Researchers to Study the Autoimmune Process in Type 1 Diabetes

Weill Cornell Medicine has received a four-year, $3.4 million grant from the National Institute of Diabetes and Digestive and Kidney Diseases, part of the National Institutes of Health, for a study of the details of the autoimmune process that causes Type 1 diabetes.

Type 1 diabetes is a disease where the immune system destroys insulin-producing beta cells in pancreatic islets. The lack of insulin results in hyperglycemia and can lead to acute life-threatening complications such as diabetic ketoacidosis, a serious complication where the body is not able to use sugar for energy. Patients rely on insulin and careful monitoring of blood glucose levels. About 2 million Americans have Type 1 diabetes.
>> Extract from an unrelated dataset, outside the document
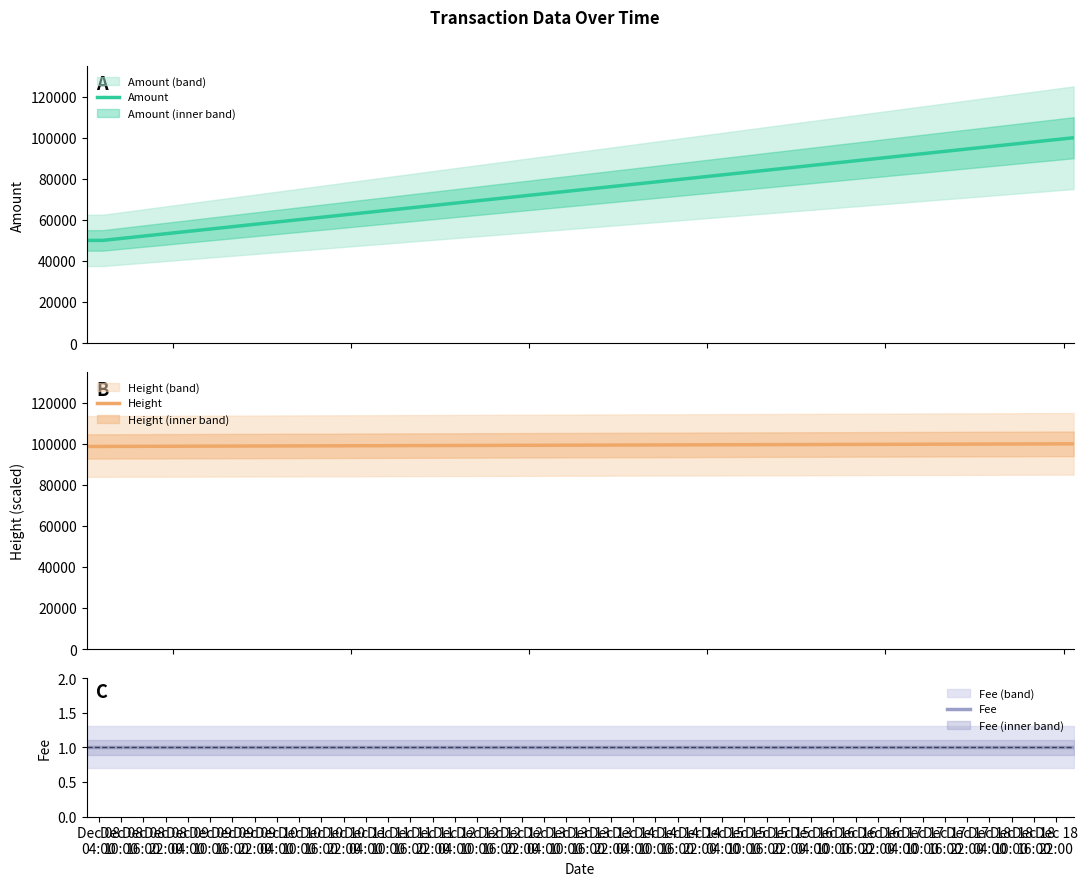

What is the lowest value of the Amount series?

49999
But how and why beta cells are attacked by immune cells has never been well understood, although there is evidence that the process generally requires a genetic susceptibility as well as one or more environmental triggers.
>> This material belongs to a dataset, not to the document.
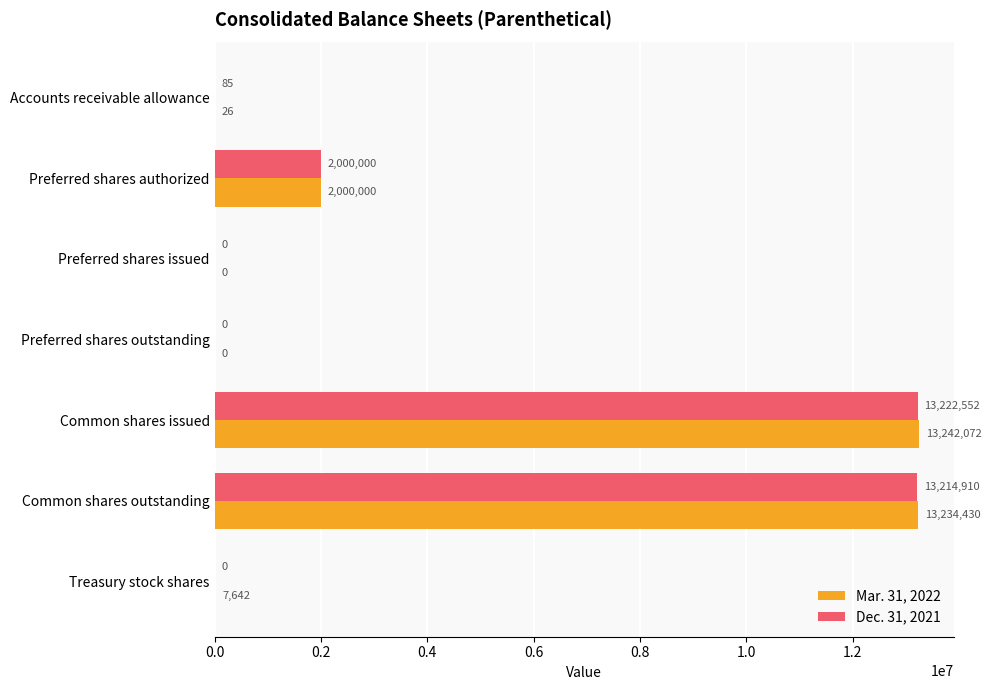

What is the greatest value displayed?

13242072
Shuibing Chen, Ph.D., the Kilts Family Professor of Surgery and director of the Center for Genomic Health at Weill Cornell Medicine, will lead the project. Stephen Parker, Ph.D., professor of computational medicine and bioinformatics, human genetics and biostatistics, and director of the Epigenomic Metabolic Medicine Center (EM2C) at the Caswell Diabetes Institute at the University of Michigan, is the principal investigator.

Stephen Parker, Ph.D.

“Our interdisciplinary collaboration brings together expertise in genetics, genomics, organoid biology, and computational methods to discover the relationship between genetic and environmental influences in type 1 diabetes,” Parker said in a news release.

The team will explore both genetic and environmental factors, including how molecular details of individual beta cells and immune cells differ between patients with Type 1 diabetes and healthy individuals.

The exact cause of Type 1 diabetes is not known. Several risk factors, however, have been identified. Previous studies have found more than 100 specific locations on the human genome where variants are associated with higher risk of the disease. The risk is increased by certain variants of the HLA-DQA1, HLA-DQB1, and HLA-DRB1 genes, which are part of the human leukocyte (HLA) complex. The HLA complex helps the immune system determine which proteins are foreign.

Shuibing Chen, Ph.D.

Chen and her team aim to identify the specific regulatory roles of many of these risk variants. They will study how these differences change over time using 3-D cell cultures, called organoids, to model the parts of the pancreas where beta cells are found and attacked by the immune system. “We expect these findings to have a substantial impact on the development of new disease progression markers and therapeutic strategies,” Chen said in a news release.

Both Chen and Parker have participated in research of Type 1 diabetes. Last month, they, along with a separate team of researchers, published research on an approach that combines single-cell multi-omics, genome-wide association studies, and human pluripotent stem cell-derived beta cells to identify cell types, genes and regulatory elements that are involved in Type 1 diabetes.

In this study, researchers found that the loss of RASGRP1 or DLK1, as well as disruption of their corresponding regulatory regions, led to increased beta cell death.